[Saint George for England by G. A. Henty]@TWC D-Link bookSaint George for England CHAPTER IX: THE SIEGE OF HENNEBON 11/25
Sir Walter Manny, in spite of the inferiority of his force, sallied out to relieve it, but it was taken before his arrival, and Don Louis had marched away to Dinan, leaving a small garrison in Conquet.
It was again captured by Sir Walter, but finding it indefensible he returned with the whole of his force to Hennebon.
Don Louis captured Dinan and then besieged Guerande.
Here he met with a vigorous resistance, but carried it by storm, and gave it up to be pillaged by his soldiers.

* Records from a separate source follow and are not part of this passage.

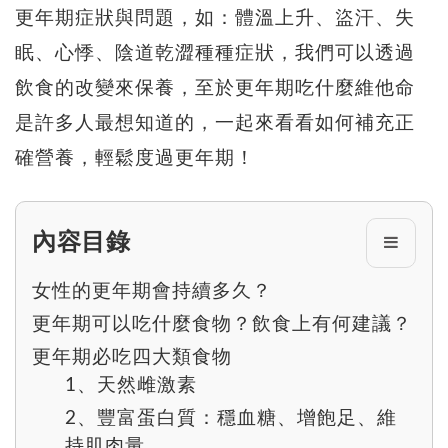
更年期症狀與問題，如：體溫上升、盜汗、失
眠、心悸、陰道乾澀種種症狀，我們可以透過
飲食的改變來保養，至於更年期吃什麼維他命
是許多人最想知道的，一起來看看如何補充正
確營養，輕鬆度過更年期！
內容目錄
女性的更年期會持續多久？
更年期可以吃什麼食物？飲食上有何建議？
更年期必吃四大類食物
1、天然雌激素
2、豐富蛋白質：穩血糖、增飽足、維
持肌肉量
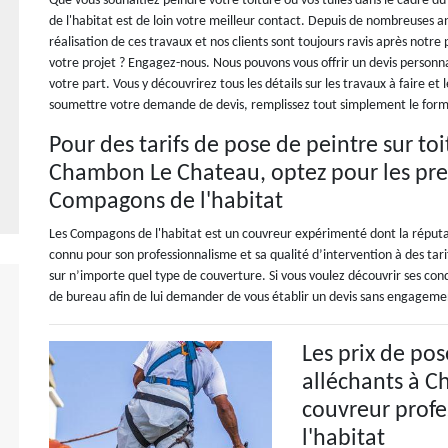
Que vous souhaitiez peindre votre toiture ou vos tuiles dans le cadre d
de l'habitat est de loin votre meilleur contact. Depuis de nombreuses a
réalisation de ces travaux et nos clients sont toujours ravis après notre 
votre projet ? Engagez-nous. Nous pouvons vous offrir un devis person
votre part. Vous y découvrirez tous les détails sur les travaux à faire et
soumettre votre demande de devis, remplissez tout simplement le formu
Pour des tarifs de pose de peintre sur to
Chambon Le Chateau, optez pour les pres
Compagons de l'habitat
Les Compagons de l'habitat est un couvreur expérimenté dont la réputa
connu pour son professionnalisme et sa qualité d’intervention à des tarif
sur n’importe quel type de couverture. Si vous voulez découvrir ses cond
de bureau afin de lui demander de vous établir un devis sans engageme
Les prix de pos
alléchants à 
couvreur prof
l'habitat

He now sent back to Charles of Blois the greater part of the French troops who accompanied him, and embarked with the Genoese and Spanish, 8000 in number, and sailed to Quimperle, a rich and populous town in Lower Brittany. Anchoring in the River Leita, he disembarked his troops, and leaving a guard to protect the vessels marched to the interior, plundering and burning, and from time to time despatching his booty to swell the immense mass which he had brought in his ships from the sack of Guerande. Quimperle lies but a short distance from Hennebon, and Sir Walter Manny with Almeric de Clisson, a number of English knights, and a body of English archers, in all three thousand men, embarked in the ships in the port, and entering the Leita captured the enemy's fleet and all his treasure.